Hago un último análisis referido a lo que ha sucedido en las explotaciones de vacuno de leche y en concreto en la isla de Menorca. Sabemos que en este sector es uno de los que concentra las mayores pérdidas derivados de la convergencia. Menorca concentra el 90% de las explotaciones lecheras de Baleares por su vinculación a la producción del Queso con DOP Mahón-Menorca. El 46% de los titulares ha visto como el valor de sus derechos subía de media un 7,5%, mientras que el 54% ha visto como bajaba un 8,21%. Hay 19 explotaciones lecheras que pierden por encima del 10% del valor de sus derechos, lo que equivale a 333€ de media por explotación, Es cierto que hay dos explotaciones en concreto en las que las pérdidas de valor son muy importantes y superan el 30% y no puedo sino empatizar con su situación. Mientras tanto, hay otras 19 explotaciones lecheras cuyos derechos aumentan más de un 10% siendo de media 241€

Para terminar, quienes me conocen saben de mi absoluta empatía y compromiso con el sector agrario y con cada uno de los agricultores y ganaderos que, en este caso, están viendo cómo sus derechos pierden valor. Con toda humildad, y desde una región periférica como las Islas Baleares, tras valorar todos los datos, y siendo muy conscientes de lo que el sector agrario se juega con el Plan Estratégico Nacional de la PAC, me gustaría trasladar que es el momento de pensar más allá de este primer paso de la convergencia.

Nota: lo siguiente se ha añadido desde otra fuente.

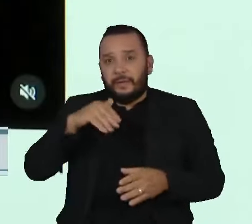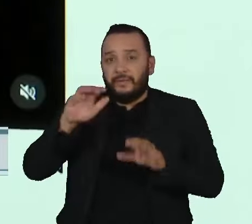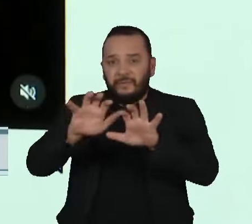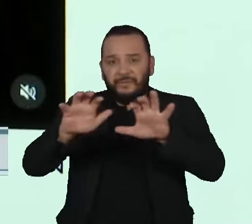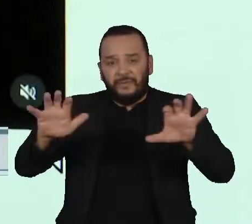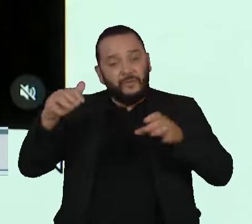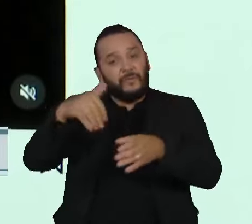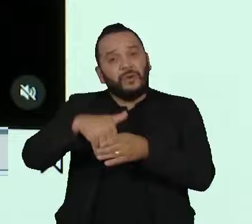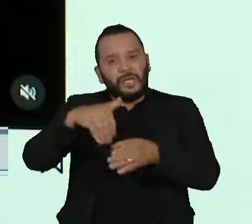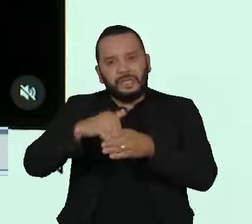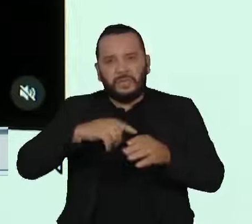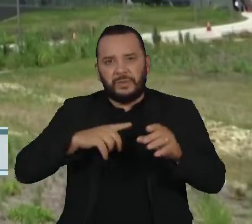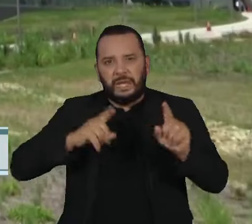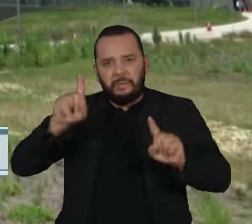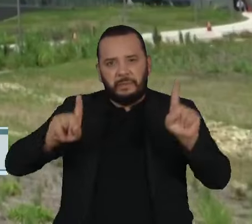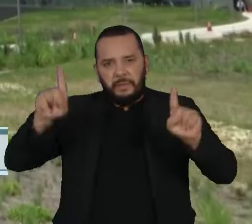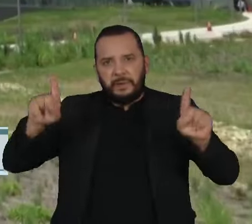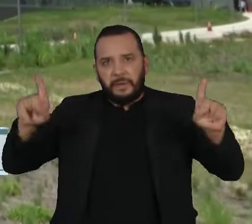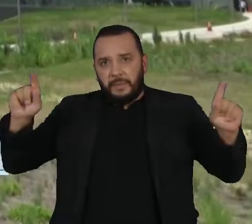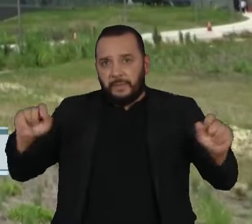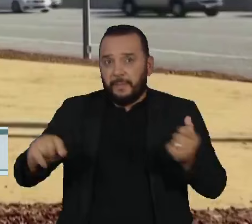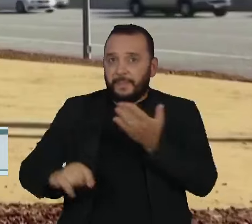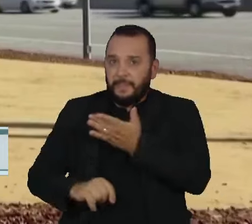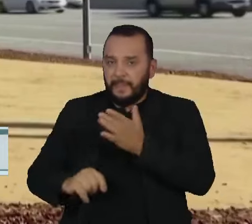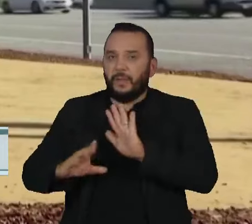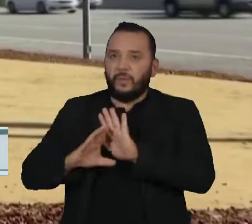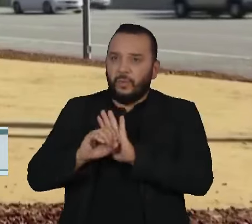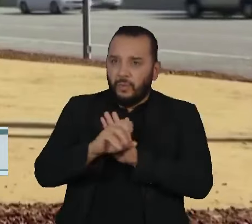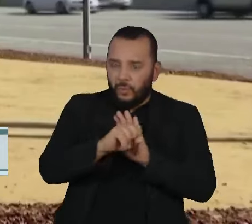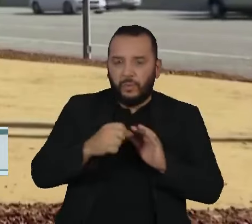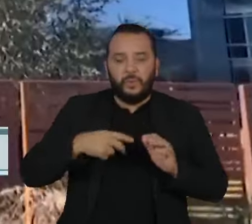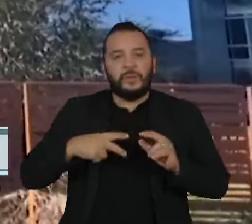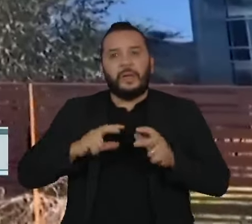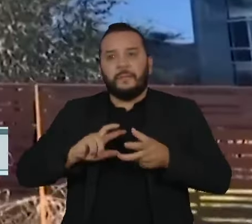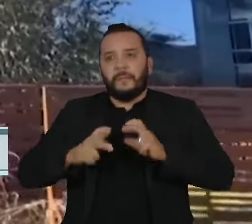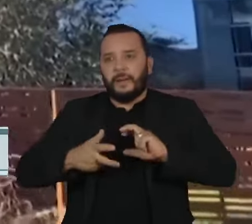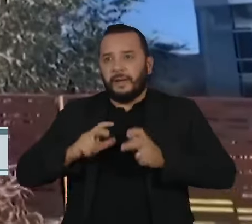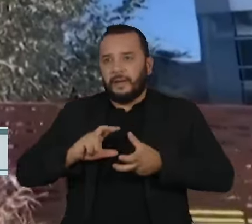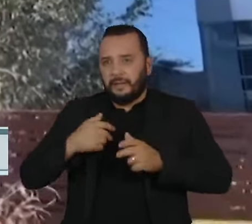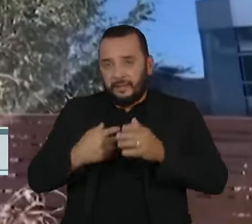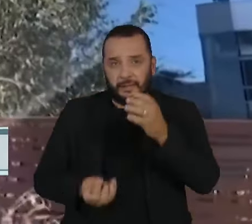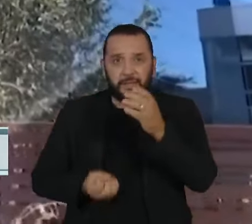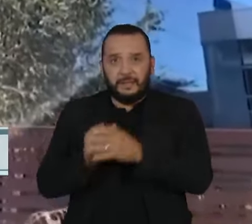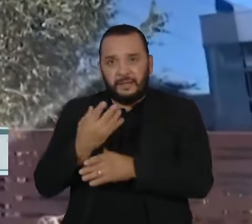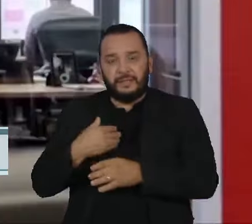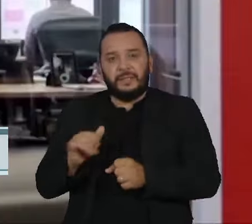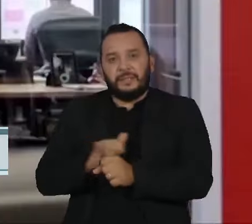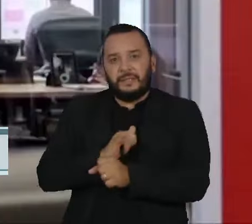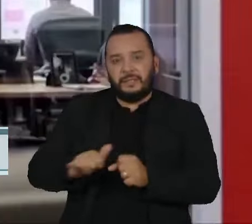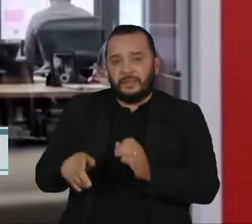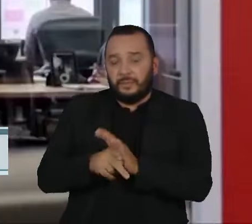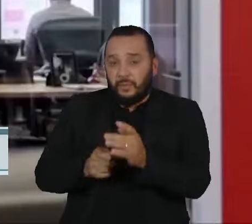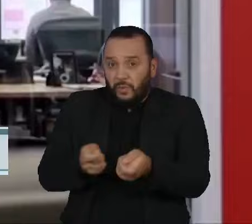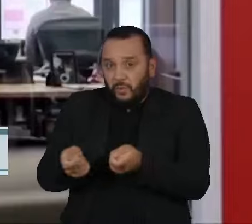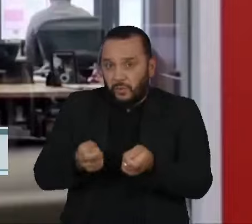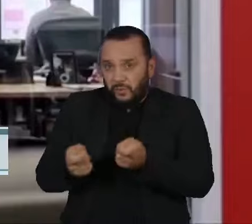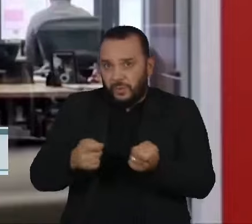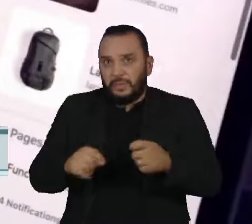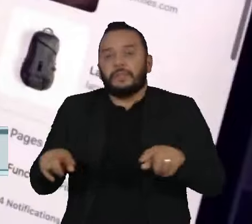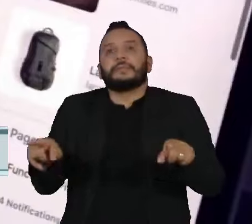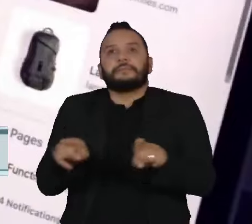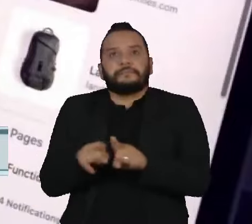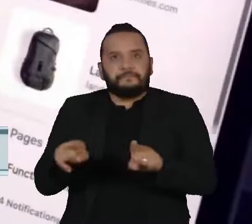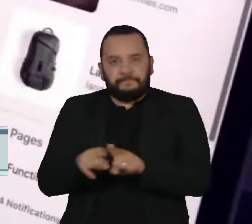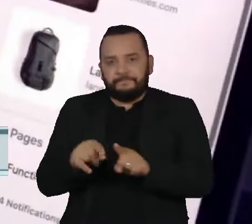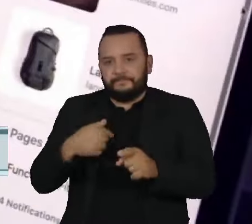entre as chamadas Big Techs, enquanto o Google e a Meta estão desenvolvendo ferramentas de controle e até deixando de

Hay algo muy importante que debemos valorar. Solucionar este galimatías de la PAC requiere de más cosas, pero sin duda, la convergencia es un paso imprescindible en esta fase. Ya llegarán tiempos para definir las nuevas regiones más adecuadas a la realidad y más racionales y más justas que las de ahora. La convergencia es un paso complejo sin duda, pero desde la realidad que me toca gestionar, no puedo sino decir que es necesario avanzar.  

Fernando Fernández Such es director general de Agricultura, Ganadería y Desarrollo Rural del Govern de les Illes Balears.